> [WORK TASK] Scan the material and copy out each line where the word "none" occurs.

> [RECORDED DATA]
::::

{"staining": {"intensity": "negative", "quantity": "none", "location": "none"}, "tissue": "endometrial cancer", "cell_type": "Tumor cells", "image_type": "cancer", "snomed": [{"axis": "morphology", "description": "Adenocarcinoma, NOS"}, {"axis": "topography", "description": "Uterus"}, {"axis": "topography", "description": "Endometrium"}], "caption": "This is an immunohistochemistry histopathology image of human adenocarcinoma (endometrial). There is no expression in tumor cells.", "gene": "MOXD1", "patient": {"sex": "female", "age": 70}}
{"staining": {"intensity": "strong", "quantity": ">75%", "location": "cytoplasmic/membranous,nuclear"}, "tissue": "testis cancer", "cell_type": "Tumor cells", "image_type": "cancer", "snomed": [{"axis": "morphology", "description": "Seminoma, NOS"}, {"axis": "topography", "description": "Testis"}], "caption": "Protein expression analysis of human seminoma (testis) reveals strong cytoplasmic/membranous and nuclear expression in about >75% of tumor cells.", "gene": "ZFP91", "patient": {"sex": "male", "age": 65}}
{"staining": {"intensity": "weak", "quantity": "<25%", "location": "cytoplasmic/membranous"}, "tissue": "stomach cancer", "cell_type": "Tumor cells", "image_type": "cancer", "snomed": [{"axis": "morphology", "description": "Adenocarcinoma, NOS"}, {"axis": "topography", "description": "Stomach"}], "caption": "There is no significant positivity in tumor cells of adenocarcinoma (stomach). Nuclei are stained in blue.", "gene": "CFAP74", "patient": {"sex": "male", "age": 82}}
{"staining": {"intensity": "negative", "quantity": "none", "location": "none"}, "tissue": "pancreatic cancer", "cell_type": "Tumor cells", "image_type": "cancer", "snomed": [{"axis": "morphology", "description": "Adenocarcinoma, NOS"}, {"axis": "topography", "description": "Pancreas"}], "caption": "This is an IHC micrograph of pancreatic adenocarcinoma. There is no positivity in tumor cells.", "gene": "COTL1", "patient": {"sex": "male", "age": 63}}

::::

> [WRITTEN ANSWER]
{"staining": {"intensity": "negative", "quantity": "none", "location": "none"}, "tissue": "endometrial cancer", "cell_type": "Tumor cells", "image_type": "cancer", "snomed": [{"axis": "morphology", "description": "Adenocarcinoma, NOS"}, {"axis": "topography", "description": "Uterus"}, {"axis": "topography", "description": "Endometrium"}], "caption": "This is an immunohistochemistry histopathology image of human adenocarcinoma (endometrial). There is no expression in tumor cells.", "gene": "MOXD1", "patient": {"sex": "female", "age": 70}}
{"staining": {"intensity": "negative", "quantity": "none", "location": "none"}, "tissue": "pancreatic cancer", "cell_type": "Tumor cells", "image_type": "cancer", "snomed": [{"axis": "morphology", "description": "Adenocarcinoma, NOS"}, {"axis": "topography", "description": "Pancreas"}], "caption": "This is an IHC micrograph of pancreatic adenocarcinoma. There is no positivity in tumor cells.", "gene": "COTL1", "patient": {"sex": "male", "age": 63}}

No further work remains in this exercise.